WORK INSTRUCTION: Leave the pictures out and repeat the rest of the data below exactly.

RECORDS SHOWN:
# # # #

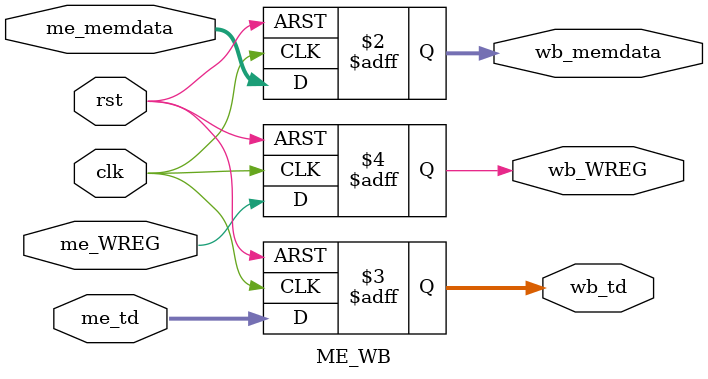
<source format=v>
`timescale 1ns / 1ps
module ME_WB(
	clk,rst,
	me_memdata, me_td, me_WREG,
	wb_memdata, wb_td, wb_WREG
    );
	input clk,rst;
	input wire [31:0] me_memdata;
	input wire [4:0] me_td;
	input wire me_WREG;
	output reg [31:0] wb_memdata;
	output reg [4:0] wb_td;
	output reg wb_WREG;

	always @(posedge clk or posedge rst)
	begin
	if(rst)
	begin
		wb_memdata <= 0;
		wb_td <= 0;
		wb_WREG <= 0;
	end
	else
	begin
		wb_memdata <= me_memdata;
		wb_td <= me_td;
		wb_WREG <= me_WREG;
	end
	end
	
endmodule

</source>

# # # #

REPLY:
<source format=v>
`timescale 1ns / 1ps
module ME_WB(
	clk,rst,
	me_memdata, me_td, me_WREG,
	wb_memdata, wb_td, wb_WREG
    );
	input clk,rst;
	input wire [31:0] me_memdata;
	input wire [4:0] me_td;
	input wire me_WREG;
	output reg [31:0] wb_memdata;
	output reg [4:0] wb_td;
	output reg wb_WREG;

	always @(posedge clk or posedge rst)
	begin
	if(rst)
	begin
		wb_memdata <= 0;
		wb_td <= 0;
		wb_WREG <= 0;
	end
	else
	begin
		wb_memdata <= me_memdata;
		wb_td <= me_td;
		wb_WREG <= me_WREG;
	end
	end
	
endmodule

</source>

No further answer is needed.